- TASK REQUIREMENTS -
The material below holds the lines to copy: from the one with "самом главно" up to and including the one with "Miljenko Bošković: Najveća". Copy them exactly and skip the pictures.

- SUPPLIED RECORDS -
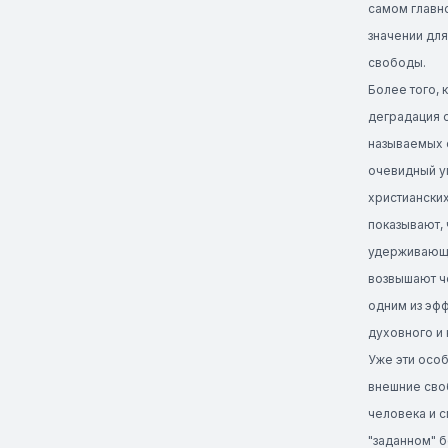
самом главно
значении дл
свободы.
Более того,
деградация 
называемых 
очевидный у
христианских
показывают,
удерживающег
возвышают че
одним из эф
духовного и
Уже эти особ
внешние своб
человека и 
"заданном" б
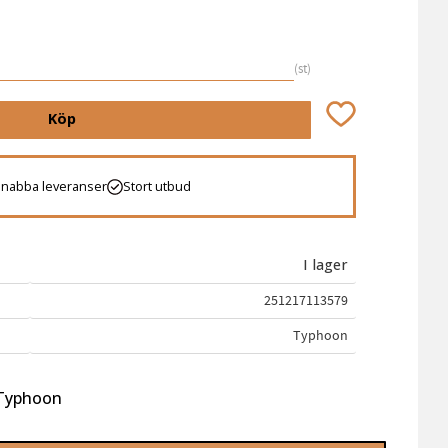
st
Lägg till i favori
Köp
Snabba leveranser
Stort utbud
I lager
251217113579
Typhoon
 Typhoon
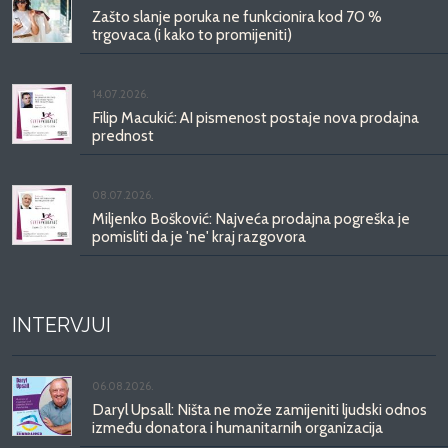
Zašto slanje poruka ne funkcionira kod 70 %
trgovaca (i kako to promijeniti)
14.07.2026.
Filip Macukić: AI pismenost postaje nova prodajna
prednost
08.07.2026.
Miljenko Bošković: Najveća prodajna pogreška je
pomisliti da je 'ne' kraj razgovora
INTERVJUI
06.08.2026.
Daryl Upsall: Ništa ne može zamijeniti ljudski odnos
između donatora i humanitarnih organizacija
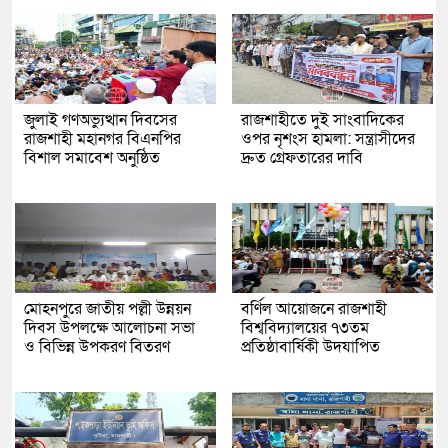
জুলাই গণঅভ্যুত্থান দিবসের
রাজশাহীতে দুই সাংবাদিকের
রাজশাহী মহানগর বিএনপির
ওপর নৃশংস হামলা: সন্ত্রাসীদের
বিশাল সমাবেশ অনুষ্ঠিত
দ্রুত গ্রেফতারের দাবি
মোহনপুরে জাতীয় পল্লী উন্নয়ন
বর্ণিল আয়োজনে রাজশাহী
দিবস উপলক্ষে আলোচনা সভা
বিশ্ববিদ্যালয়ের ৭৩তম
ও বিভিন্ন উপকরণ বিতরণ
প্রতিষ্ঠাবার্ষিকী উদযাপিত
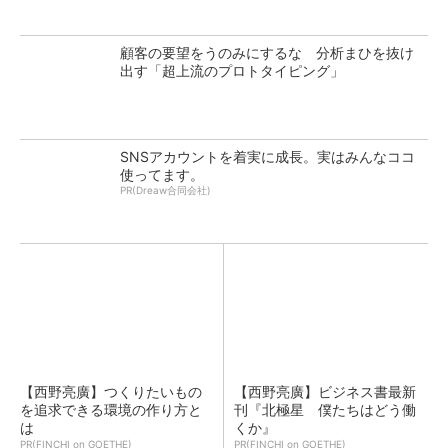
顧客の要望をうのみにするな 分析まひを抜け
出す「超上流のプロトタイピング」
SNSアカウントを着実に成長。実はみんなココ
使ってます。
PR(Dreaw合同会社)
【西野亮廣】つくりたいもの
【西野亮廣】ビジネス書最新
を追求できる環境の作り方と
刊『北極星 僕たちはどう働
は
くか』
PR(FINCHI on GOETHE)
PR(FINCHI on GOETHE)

* * *

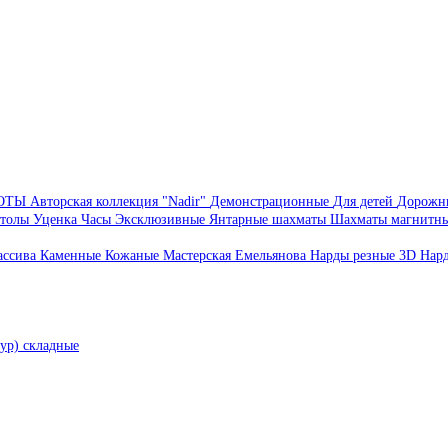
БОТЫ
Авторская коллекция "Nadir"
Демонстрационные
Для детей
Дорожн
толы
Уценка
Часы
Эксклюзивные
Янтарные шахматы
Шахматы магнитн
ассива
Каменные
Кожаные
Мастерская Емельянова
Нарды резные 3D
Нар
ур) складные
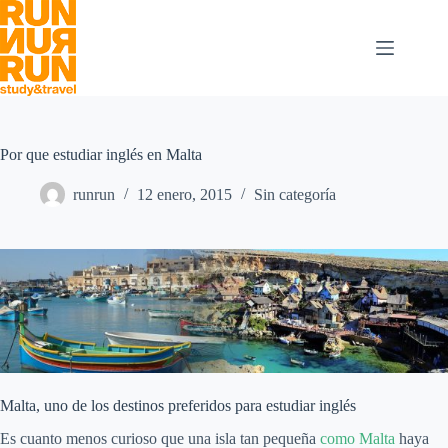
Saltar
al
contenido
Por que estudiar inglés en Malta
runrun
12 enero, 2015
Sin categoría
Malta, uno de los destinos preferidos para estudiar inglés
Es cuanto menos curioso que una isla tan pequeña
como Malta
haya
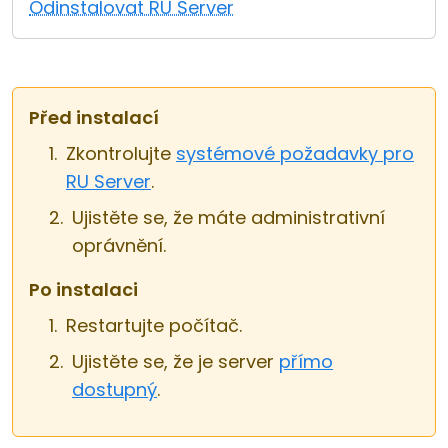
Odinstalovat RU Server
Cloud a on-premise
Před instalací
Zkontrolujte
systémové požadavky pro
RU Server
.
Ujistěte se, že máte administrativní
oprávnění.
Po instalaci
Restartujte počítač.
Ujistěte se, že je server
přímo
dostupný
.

- WRITTEN REPLY -
самом главно
значении дл
свободы.
Более того,
деградация 
называемых 
очевидный у
христианских
показывают,
удерживающег
возвышают че
одним из эф
духовного и
Уже эти особ
внешние своб
человека и 
"заданном" б
st
Lägg till i favori
Köp
Snabba leveranser
Stort utbud
I lager
251217113579
Typhoon
 Typhoon
Zašto slanje poruka ne funkcionira kod 70 %
trgovaca (i kako to promijeniti)
14.07.2026.
Filip Macukić: AI pismenost postaje nova prodajna
prednost
08.07.2026.
Miljenko Bošković: Najveća prodajna pogreška je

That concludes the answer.